Quelle est mon identité virtuelle ?
Je suis européenne car mes ancêtres ont vécu en Europe depuis au moins un millénaire. Je suis née en Amérique Latine, mais j’ai passé la moitié de ma vie en France. J’habite près de/à côté de Genève depuis plus de 20 ans. J’observe (et participe) avec attention, tendresse et étonnement les expériences démocratiques et populaires de notre continent. Si je vous disais que j’ai vu Genève pour la première fois un 24 décembre sous la neige et que j’y suis tombée amoureuse et de la région et de ses paysages naturels et humains ? Que j’aime Genève mais que je n’y ai aucun intérêt matériel sauf le plaisir de flâner dans ses rues et d’y faire des emplettes, d’aller au Grand Théâtre et à La Comédie, aux musées et de, bien entendu, d’aller toutes les semaines au Parc Bertrand ?
Si je vous disais que je suis fonctionnaire française, que j’habite en France, au Pays de Gex. Que comme le font les gens, les peuples depuis le néolithique et surtout depuis les poussés démographiques de ceux qui sont appelés barbares et comme le font les animaux (lynx, oiseaux et autres tétras) quand je regarde les nuages, je ne me demande pas s’ils sont suisses ou français. Quand je rencontre un chien, je ne me demande pas s’il a une médaille des services sanitaires du canton ou une puce française. Je ne me demande non plus s’il a été vacciné contre la rage. Je fais confiance aux maîtres.
Je fais confiance, voici que je me dévoile enfin. Malgré les années vécues et malgré toute l’histoire familiale et nationale, comme vous tous, que je transporte, je fais confiance à autrui.
Dans les formulaires internet pour « votre profil » on demande, parfois, « votre phrase préférée » La mienne ?
Codée : Vaiq. ou Lev. 19 :18
Une fois décodée, on lit :" Tu aimeras ton compagnon comme à toi-même."

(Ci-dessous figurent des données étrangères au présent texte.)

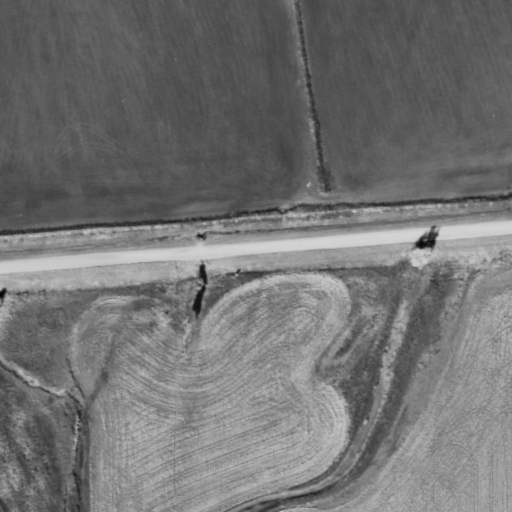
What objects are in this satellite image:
road: (256, 249)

Jeune, très jeune, je l’ai recodée comme suit : « Je ne permets à personne de me faire douter de la bonté d’autrui ».
Un autre signe d’identification : j’écris mes billets sur des feuilles jaunies avec un Critérium 2 mm. Ensuite je les transcris sur Mac ou sur Ubuntu (Apex Intrépide). Plus rarement sur Windows XP.
À cette hauteur du billet, une question vous taraude peut-être, «mais quelle mouche l’a piquée ? ».La mouche est la scientificus socialis non officinalis, vulgairement appelée les sciences sociales. Vous avez compris, chercheur et Française donc en grève. Voilà pourquoi mon texte est plus long que d’habitude.
Vite ! Vite ! dit le lecteur, l’arbitre, sonnez la fin de la grève.
Un autre trait de mon identité est mon métier qui empreigne toute ma vie autant que ma pensée religieuse l’empreigne. Je fais de la recherche en histoire et en ethnologie.
Mais pourquoi nous raconte-t-elle tout ça ?
Je m’explique. Dans les années 70, il était de mode de commencer un discours politique ou un article de sciences sociales en déclarant « d’où l’on parlait » (Mode : aujourd’hui on dit tendance. C’est drôle nous sautons d’une formule statistique à une autre pour montrer que nous sommes neo-post-modernes). Dans ces années-là, il était supposé que tous faisaient leurs analyses politiques ou scientifiques en se basant sur des théories. L’honnêteté intellectuelle voulait que l’on avertisse le lecteur sur nos idéologies, nos préconcepts, nos préjugés sous-jacents à nos paragraphes bien ordonnancés, développés et fondés par nos recherches.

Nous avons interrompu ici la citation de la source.